Not everyone is so sanguine toward these sentiments, however. Back when we still hoped the invasion of Iraq could be stopped, I attended a protest rally at Bayfront Park. Two young men of military age--not in uniform, but possibly already in the army to judge from the cut of their hair --approached the crowd with such obviously hostile intent that a police officer intervened to explain things to them and direct them to the far side of the street. Not to be easily deterred, the pair got in a taxi and cruised past us shouting, “WAR! WAR! GO TO WAR!” in voices suitable for a parade ground.
So the hostility is still there in some, and I still wonder how to confront it if challenged. After a protest in 1968 where everyone wore black armbands, I was accosted by a belligerent drunk who demanded to know, “What's that on your arm?” This was a purely rhetorical question, as he clearly knew what it meant, and only wanted me to admit outright that I was one of those commie-pinko-hippies threatening to destroy American life as he knew it. Tongue-tied by the futility of discussion, I simply said, “I'm in mourning,” and went on my way.

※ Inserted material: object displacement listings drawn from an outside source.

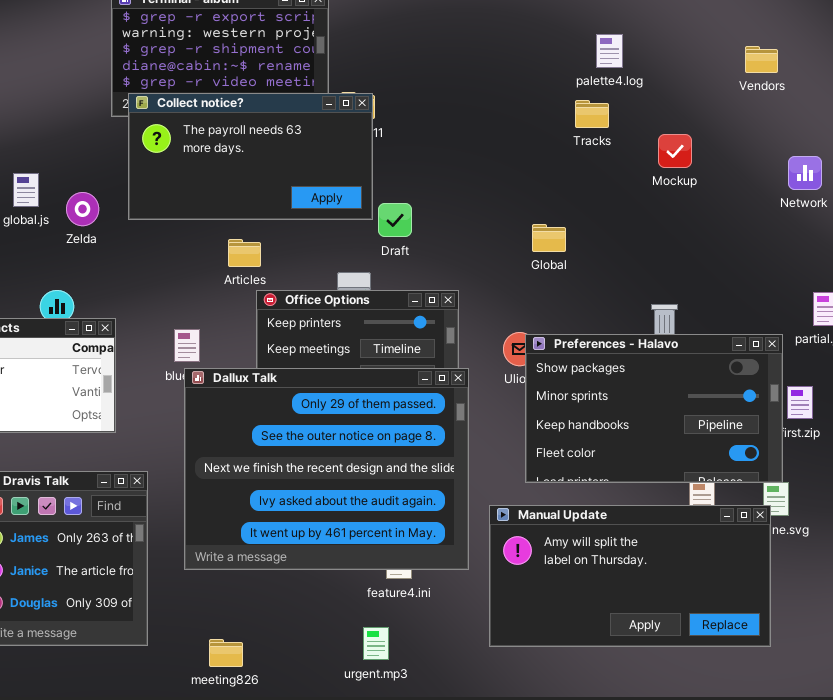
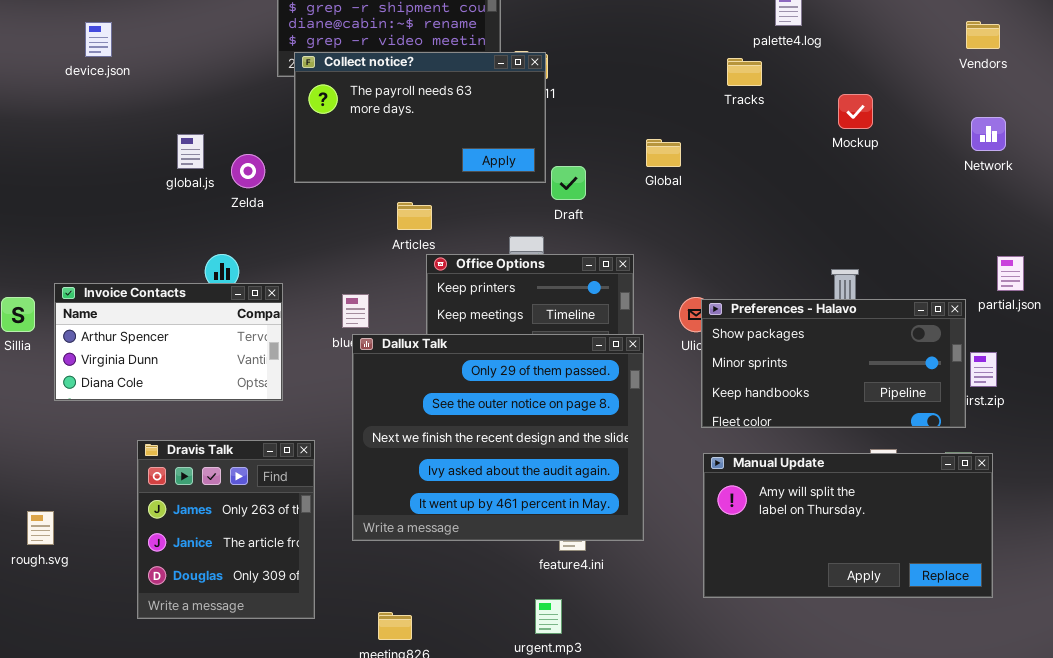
Vendors: [745,46,778,73] -> [966,21,1000,49], moved
Tracks: [575,100,609,128] -> [727,58,762,86], moved
Global: [532,224,566,252] -> [646,139,681,167], moved
Preferences - Halavo: [525,334,783,483] -> [701,299,966,428], resized
Manual Update: [489,505,771,647] -> [703,453,993,598], moved

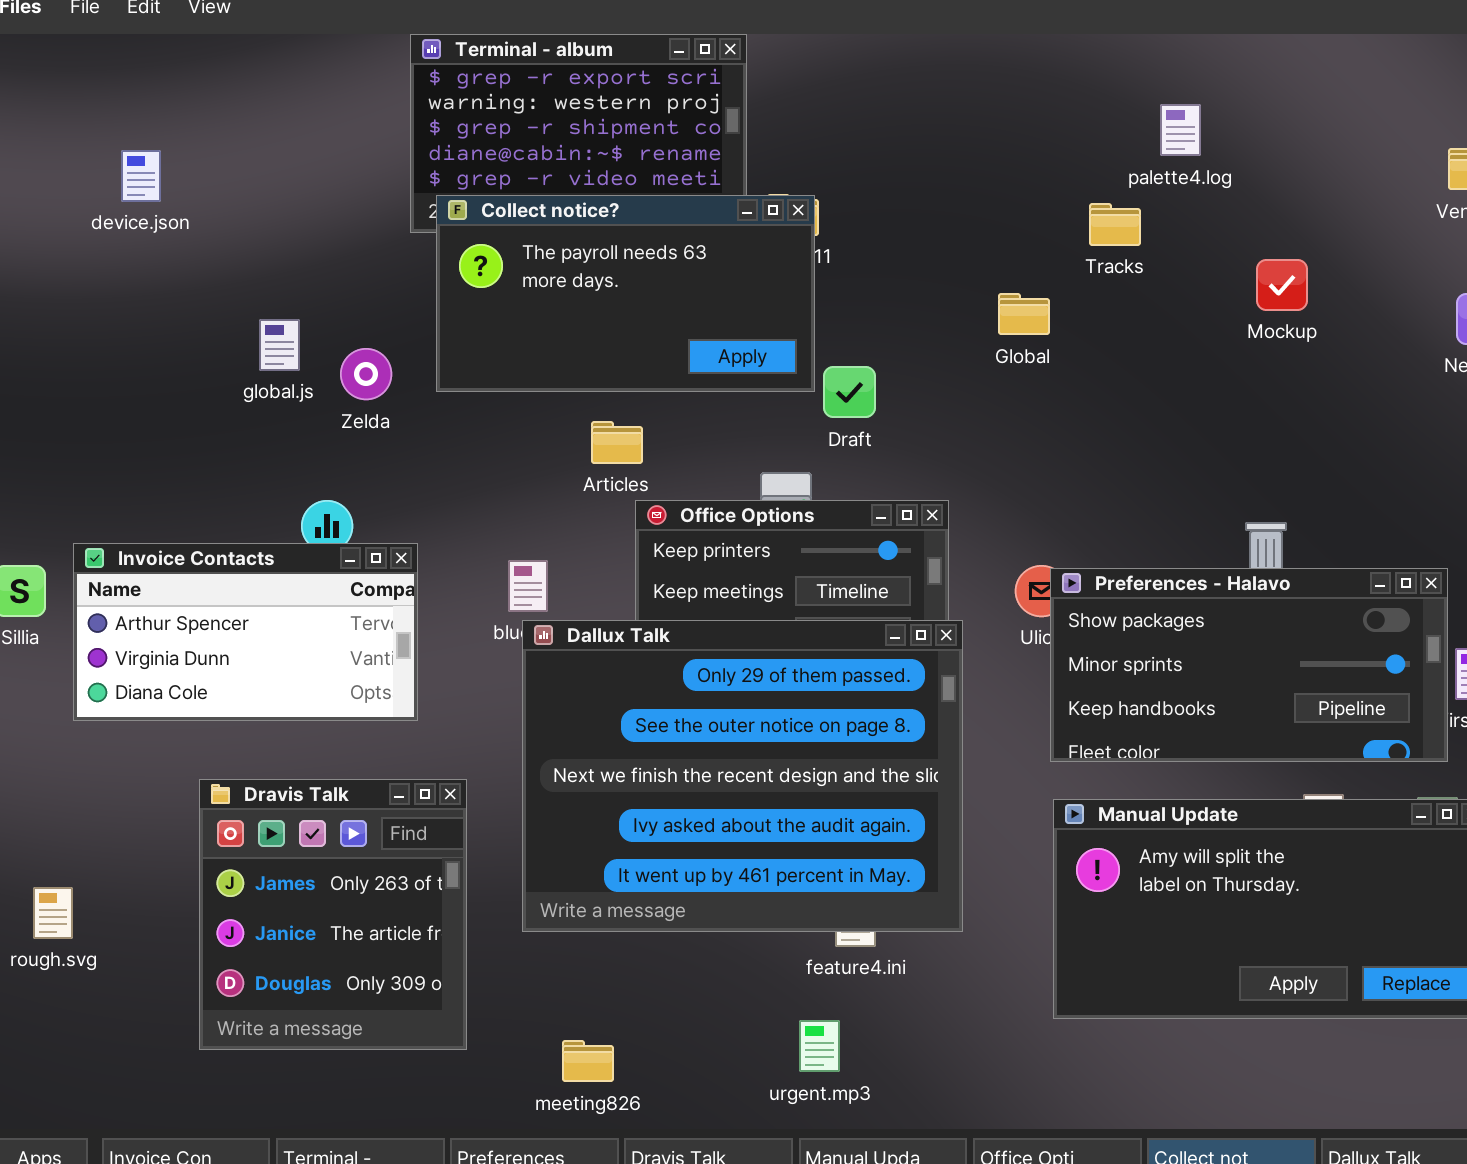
Global: [646,139,681,167] -> [998,293,1050,335], moved

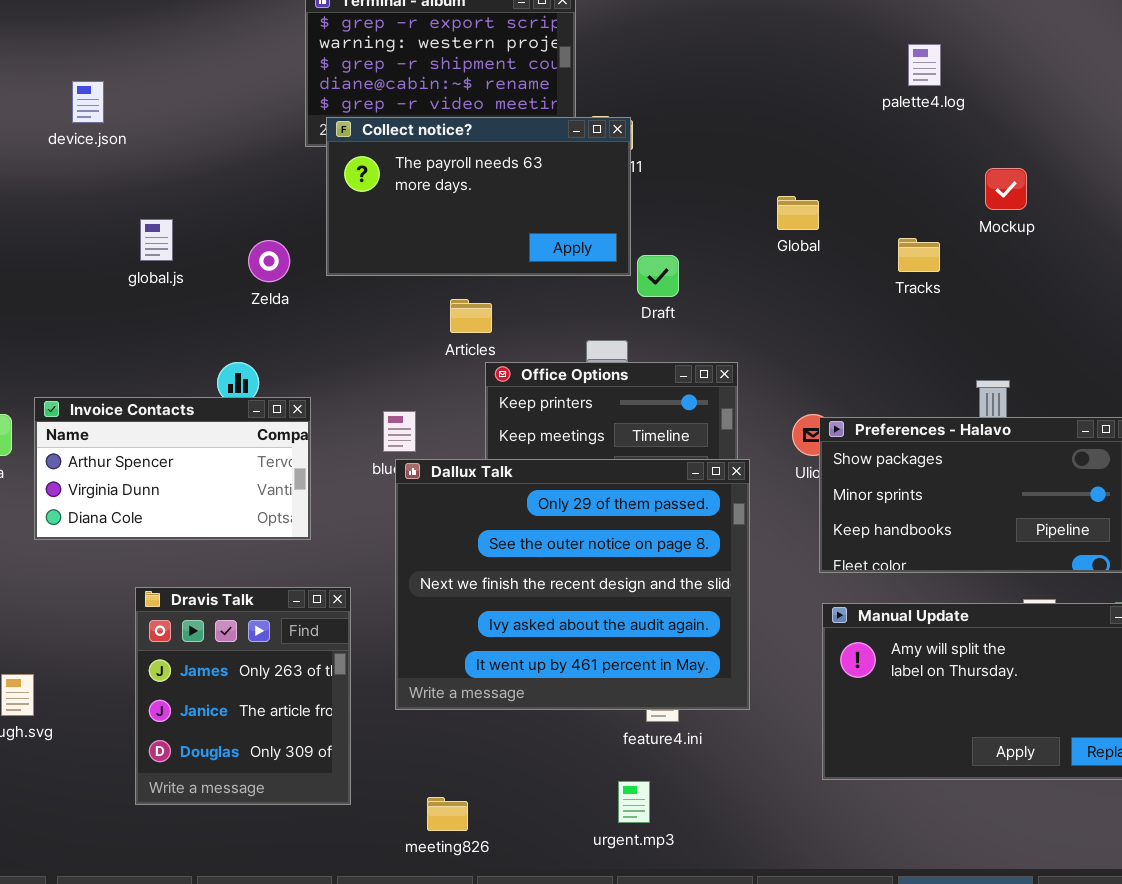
Tracks: [1089,203,1141,246] -> [898,238,940,272], moved
global.js: [259,319,300,371] -> [140,219,173,261], moved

Could I do any better now? What would I say if my flagrant bumper stickers caused me to be challenged at a rest-stop by some irate neo-fascist who was upset that my opinions seemed to demean either his own military service or that of his friends and relatives, or simply to run counter to his rage at “those people” in far corners of the world?
I've thought about it, and I think I could say, “I believe that since the time of the Old Testament we have been commanded not to kill. And I believe that when Jesus told us to love one another, even our enemies, that it was a piece of advice we were supposed to follow.”
My imagined adversary might not be a religious person himself, but I can pretend that he grew up in a rural town surrounded by such people, and that long experience would have taught him to defer to the weight of their collective opinion whenever the name of Jesus was invoked. So I imagine him falling silent in the face of this simple statement of principle.
Would this be cowardly of me? Would I then be taking refuge behind this long gone but still powerful figure, like someone jumping behind a stronger friend in the face of a bully? Maybe. But I'd rather think I was following the example of a revolutionary, one whose fondest aim might have been to give us the courage of our convictions.
“If anyone questions you,” I can hear him say, like an older and wiser brother, “this is what you can tell him. And tell him I said so.”
Or, in the simple words of 1970, “Peace, man.”